Data for analysis Block Start
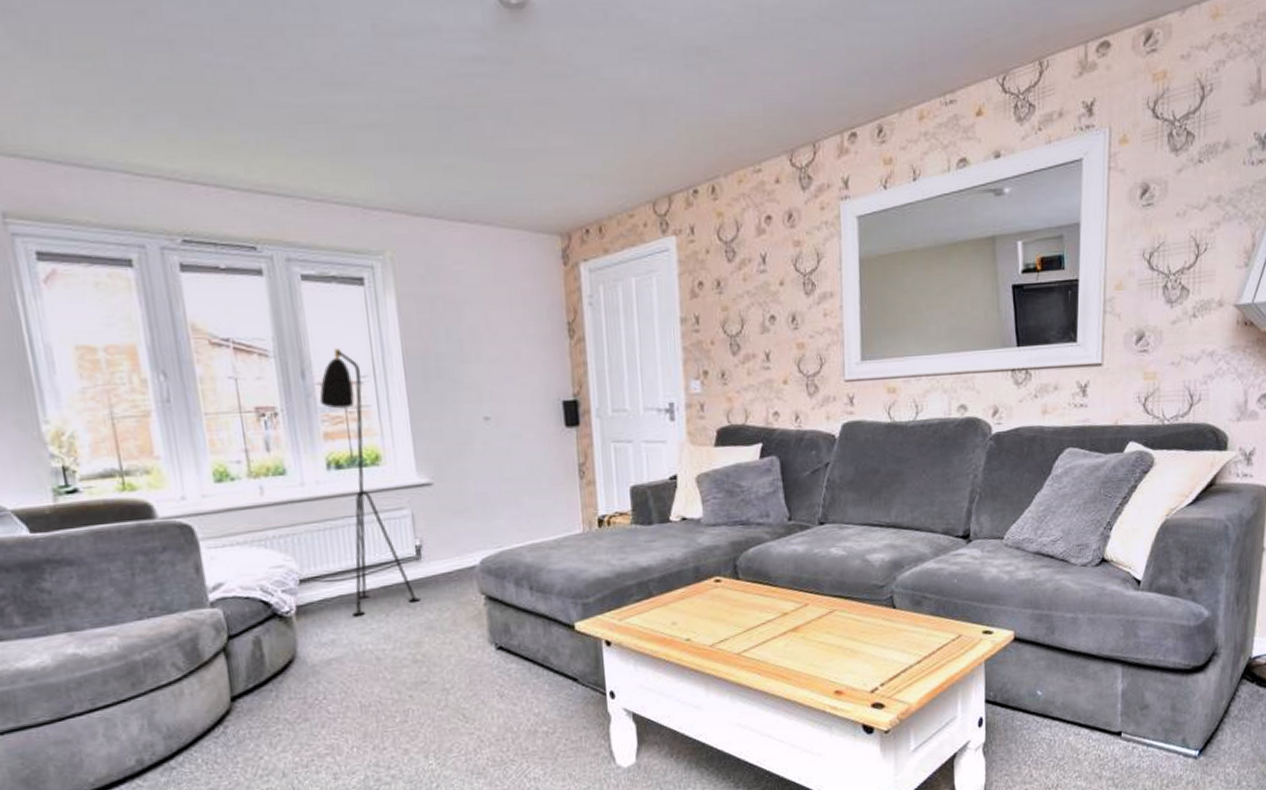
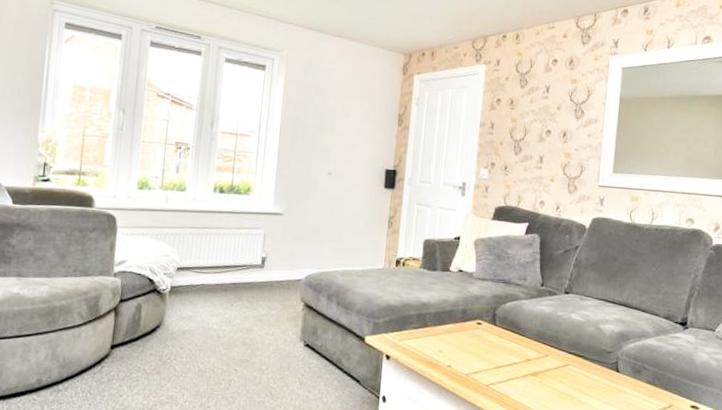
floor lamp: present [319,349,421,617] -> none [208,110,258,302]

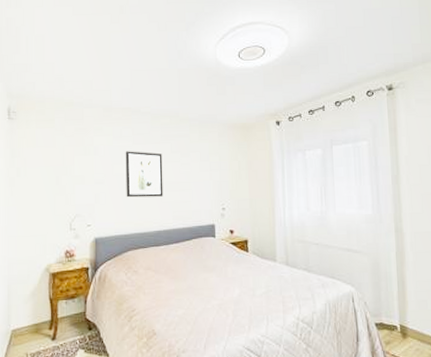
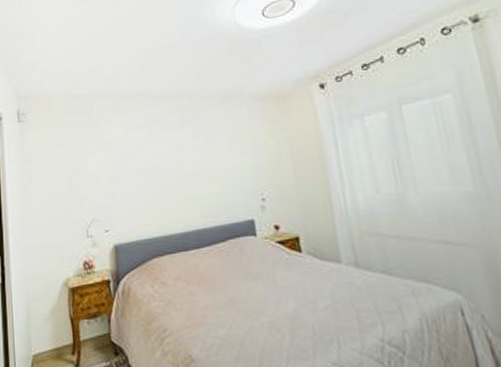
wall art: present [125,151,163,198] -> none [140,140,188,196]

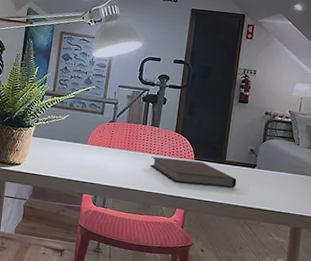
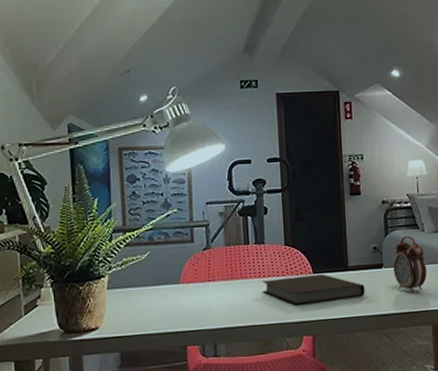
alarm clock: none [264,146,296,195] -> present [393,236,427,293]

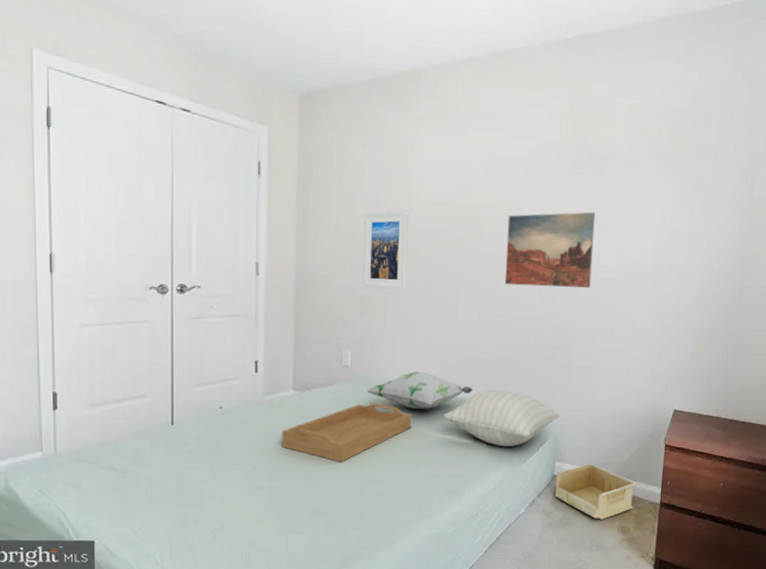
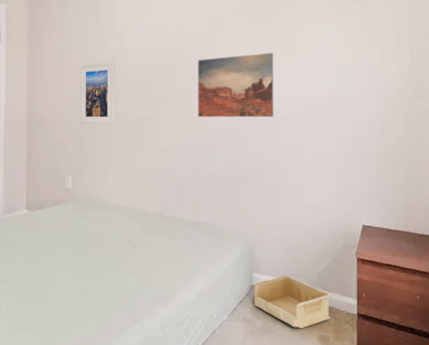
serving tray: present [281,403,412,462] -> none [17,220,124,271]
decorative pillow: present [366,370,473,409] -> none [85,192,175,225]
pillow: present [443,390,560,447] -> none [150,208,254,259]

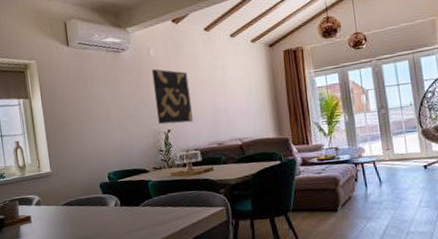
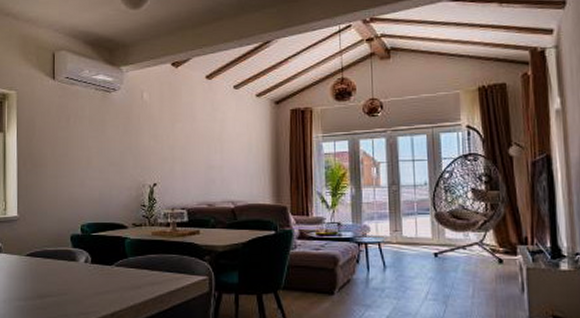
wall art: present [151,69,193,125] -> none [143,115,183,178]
Data for analysis Block End
Pictures are to be omitted from the copy, and only the lines from the one containing "decorative pillow: present" through the final line of the listing above are to be written out exactly.

decorative pillow: present [366,370,473,409] -> none [85,192,175,225]
pillow: present [443,390,560,447] -> none [150,208,254,259]

wall art: present [151,69,193,125] -> none [143,115,183,178]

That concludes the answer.